(What you will do): In the entries below, find each line with the word "only" and pull it out.

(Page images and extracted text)
+++

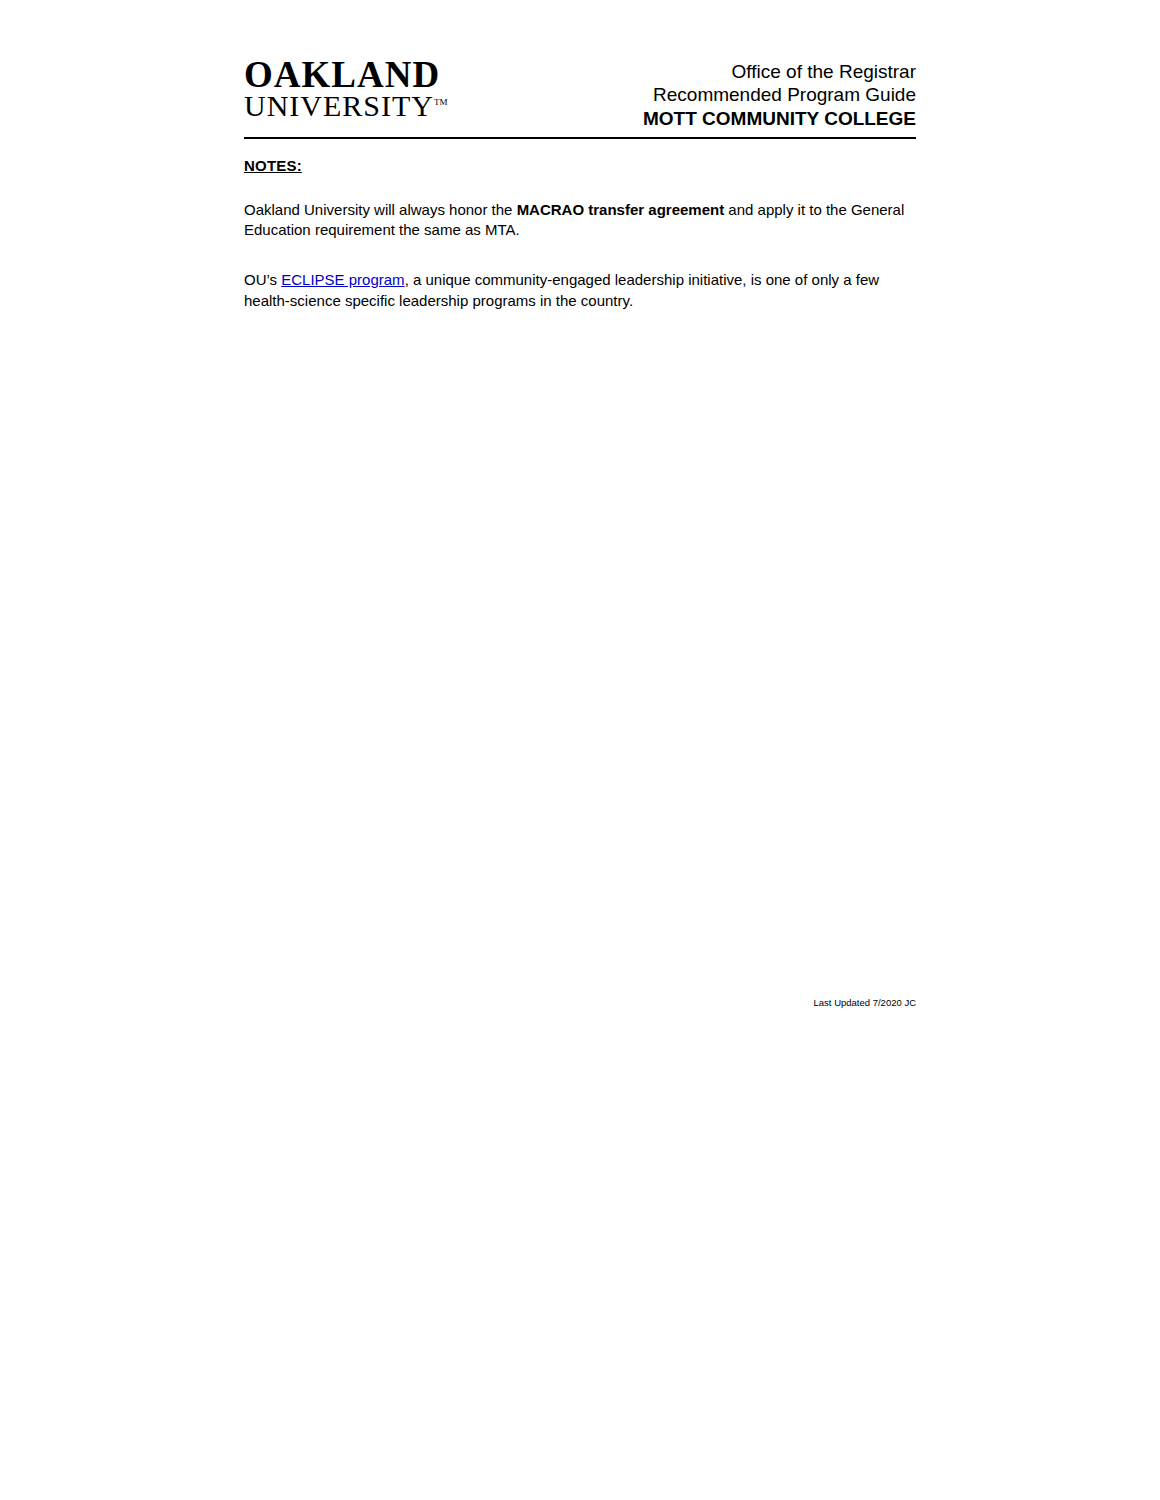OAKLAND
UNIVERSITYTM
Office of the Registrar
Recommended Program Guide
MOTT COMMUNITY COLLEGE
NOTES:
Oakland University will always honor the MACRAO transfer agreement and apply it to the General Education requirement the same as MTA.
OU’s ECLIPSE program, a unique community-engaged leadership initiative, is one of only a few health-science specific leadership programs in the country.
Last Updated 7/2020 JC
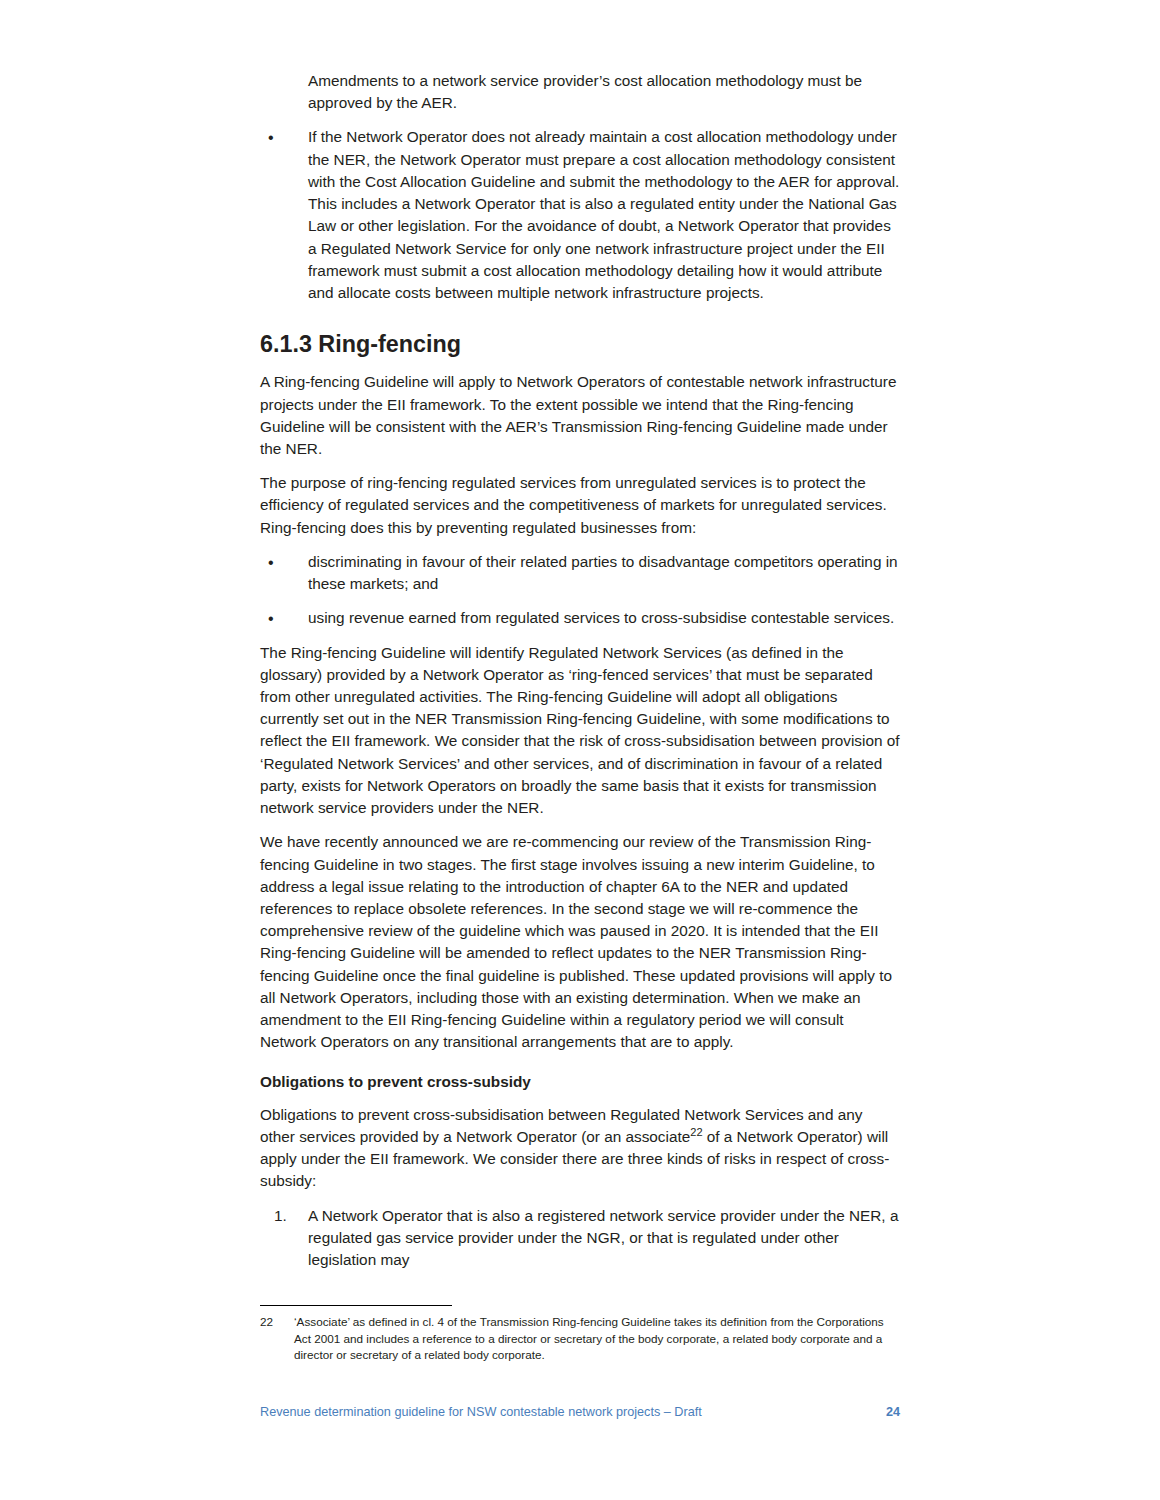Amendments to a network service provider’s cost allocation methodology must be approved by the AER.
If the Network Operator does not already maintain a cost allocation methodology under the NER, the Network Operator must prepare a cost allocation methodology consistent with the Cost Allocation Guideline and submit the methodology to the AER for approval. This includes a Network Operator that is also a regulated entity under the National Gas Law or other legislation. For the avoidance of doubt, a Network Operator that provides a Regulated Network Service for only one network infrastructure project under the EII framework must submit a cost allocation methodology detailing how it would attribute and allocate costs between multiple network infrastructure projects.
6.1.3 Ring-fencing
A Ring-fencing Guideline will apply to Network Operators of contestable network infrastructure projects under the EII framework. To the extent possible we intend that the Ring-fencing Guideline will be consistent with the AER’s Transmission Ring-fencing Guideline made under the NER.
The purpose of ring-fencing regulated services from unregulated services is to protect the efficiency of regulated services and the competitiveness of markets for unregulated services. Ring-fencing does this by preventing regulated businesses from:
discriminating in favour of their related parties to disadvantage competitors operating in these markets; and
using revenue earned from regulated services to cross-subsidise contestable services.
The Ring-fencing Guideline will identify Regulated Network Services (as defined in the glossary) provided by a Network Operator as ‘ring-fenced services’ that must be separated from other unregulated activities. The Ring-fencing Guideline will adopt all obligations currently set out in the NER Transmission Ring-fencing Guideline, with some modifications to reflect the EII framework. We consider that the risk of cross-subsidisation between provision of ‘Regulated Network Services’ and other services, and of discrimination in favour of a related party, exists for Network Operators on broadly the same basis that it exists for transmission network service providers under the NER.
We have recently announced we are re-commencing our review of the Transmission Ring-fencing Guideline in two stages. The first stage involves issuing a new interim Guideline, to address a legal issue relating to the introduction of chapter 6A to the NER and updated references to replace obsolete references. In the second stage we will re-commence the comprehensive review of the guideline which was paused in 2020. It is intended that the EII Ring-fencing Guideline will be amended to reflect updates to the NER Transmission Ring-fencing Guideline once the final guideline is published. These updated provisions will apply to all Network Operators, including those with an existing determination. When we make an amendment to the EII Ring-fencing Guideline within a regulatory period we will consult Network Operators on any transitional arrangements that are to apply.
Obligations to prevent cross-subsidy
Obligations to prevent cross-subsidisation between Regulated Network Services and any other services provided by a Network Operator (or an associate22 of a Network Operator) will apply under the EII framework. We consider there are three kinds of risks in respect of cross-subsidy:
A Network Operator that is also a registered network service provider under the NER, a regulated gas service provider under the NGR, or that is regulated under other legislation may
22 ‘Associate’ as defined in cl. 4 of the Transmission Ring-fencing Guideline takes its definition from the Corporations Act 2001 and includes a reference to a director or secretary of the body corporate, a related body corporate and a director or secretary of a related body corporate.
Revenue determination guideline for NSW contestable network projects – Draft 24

+++

(Exercise result):
OU’s ECLIPSE program, a unique community-engaged leadership initiative, is one of only a few health-science specific leadership programs in the country.
If the Network Operator does not already maintain a cost allocation methodology under the NER, the Network Operator must prepare a cost allocation methodology consistent with the Cost Allocation Guideline and submit the methodology to the AER for approval. This includes a Network Operator that is also a regulated entity under the National Gas Law or other legislation. For the avoidance of doubt, a Network Operator that provides a Regulated Network Service for only one network infrastructure project under the EII framework must submit a cost allocation methodology detailing how it would attribute and allocate costs between multiple network infrastructure projects.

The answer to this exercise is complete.